Carpio, for his part, insisted that Marcos was not qualified for LNMB interment due to his ouster in the People Power revolution.
He explained that Marcos’ forcible removal was “the strongest form of dishonorable discharge from office since it is meted out by the direct act of the sovereign people.”
He also stressed that Marcos’ ouster is beyond judicial review and must be accepted as an incontrovertible fact and part of history.
“Marcos is no hero. He was not even an exemplary public officer. He is not worthy of emulation and inspiration by those who suffer poverty as a result of the opportunity lost during his administration, by those who continue to suffer the trauma of the violations to the human dignity of their persons and of their family,” Leonen said.
“He is certainly not worthy of emulation and inspiration by those who do public service, including the lawyers, judges and justices who simply want to do what is right, protect others and conscientiously and diligently protect public funds entrusted to them,” he added.

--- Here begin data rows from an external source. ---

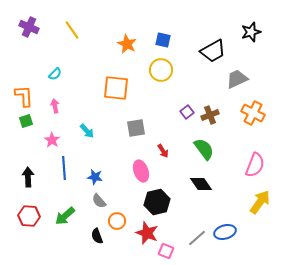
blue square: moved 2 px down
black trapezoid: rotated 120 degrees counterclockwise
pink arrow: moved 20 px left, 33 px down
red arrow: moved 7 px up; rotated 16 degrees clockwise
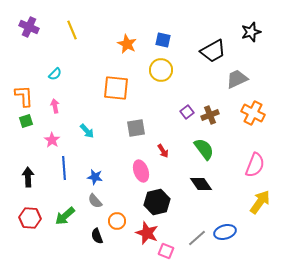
yellow line: rotated 12 degrees clockwise
gray semicircle: moved 4 px left
red hexagon: moved 1 px right, 2 px down
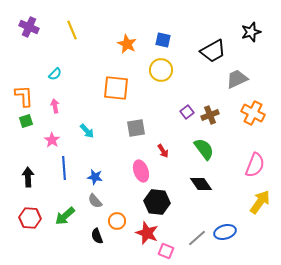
black hexagon: rotated 20 degrees clockwise
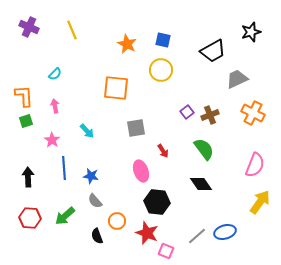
blue star: moved 4 px left, 1 px up
gray line: moved 2 px up
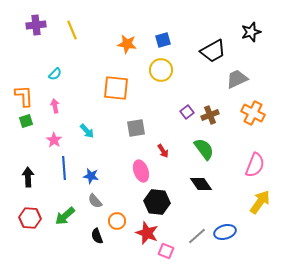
purple cross: moved 7 px right, 2 px up; rotated 30 degrees counterclockwise
blue square: rotated 28 degrees counterclockwise
orange star: rotated 18 degrees counterclockwise
pink star: moved 2 px right
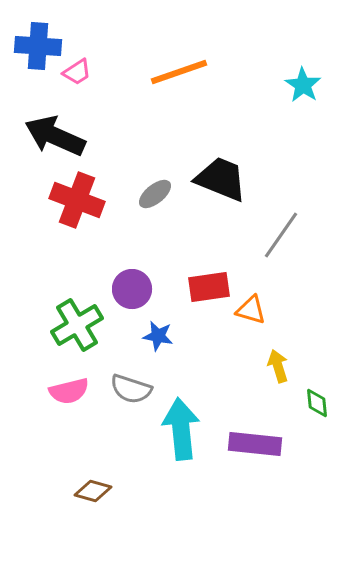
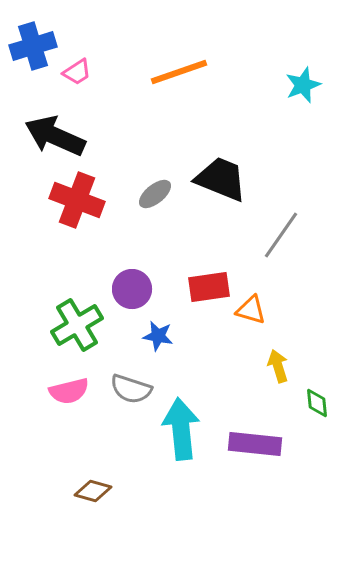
blue cross: moved 5 px left; rotated 21 degrees counterclockwise
cyan star: rotated 18 degrees clockwise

Ilocos Gov. Imee Marcos immediately welcomed the SC ruling as she personally joined their family’s supporters outside the SC compound.

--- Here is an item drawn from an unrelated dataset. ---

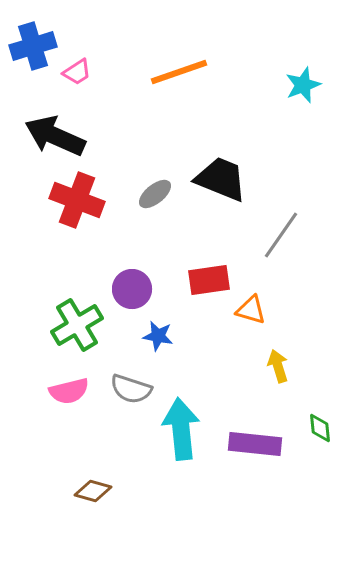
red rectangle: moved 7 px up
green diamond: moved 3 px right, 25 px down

“I thank the Supreme Court. I thank God for not forgetting us,” she told reporters upon learning about the ruling.
The governor also thanked President Duterte for granting their family’s wish even without them asking for it.
She revealed that they have no plans yet on the schedule of the burial, but hinted that her father would most likely be buried beside the late president Carlos Garcia.
“We have yet to discuss it (schedule) with our mother (former first lady and Ilocos Norte Rep. Imelda Marcos),” she explained.
Marcos will be the fourth former president to be buried at the LNMB, after Garcia, Elpidio Quirino and Diosdado Macapagal.
“We acknowledge the decision of the Supreme Court to have the remains of former president Ferdinand Marcos buried at the Libingan ng mga Bayani as it is the final arbiter of all legal questions,” presidential spokesman Ernesto Abella said in a statement.
Chief Presidential Legal Counsel Salvador Panelo said he had expected the high court to favor the hero’s burial for Marcos.
“Hopefully, the decision will put to rest the opposition to the burial of Marcos,” he said.
Interviewed live by CNN Philippines, Marcos’ only son said Duterte expressed his wish to join the burial rites and inquired about the interment plans.
“We talked briefly and I told him (President) we’re very grateful for his strong and constant support to the burial (at Libingan) of my late father. He believes it was the right thing to do and according to the laws,” the young Marcos said of his brief conversation with the President in Tacloban, Leyte during the third anniversary commemoration of the Yolanda tragedy.
“He (President) asked me when we intend to bury him, I told him I cannot give any details yet. He told me he would like to attend,” the former senator added.
The Armed Forces of the Philippines, according to Public Affairs Office chief Col. Edgar Arevalo, is ready to implement the ruling once it receives final instructions.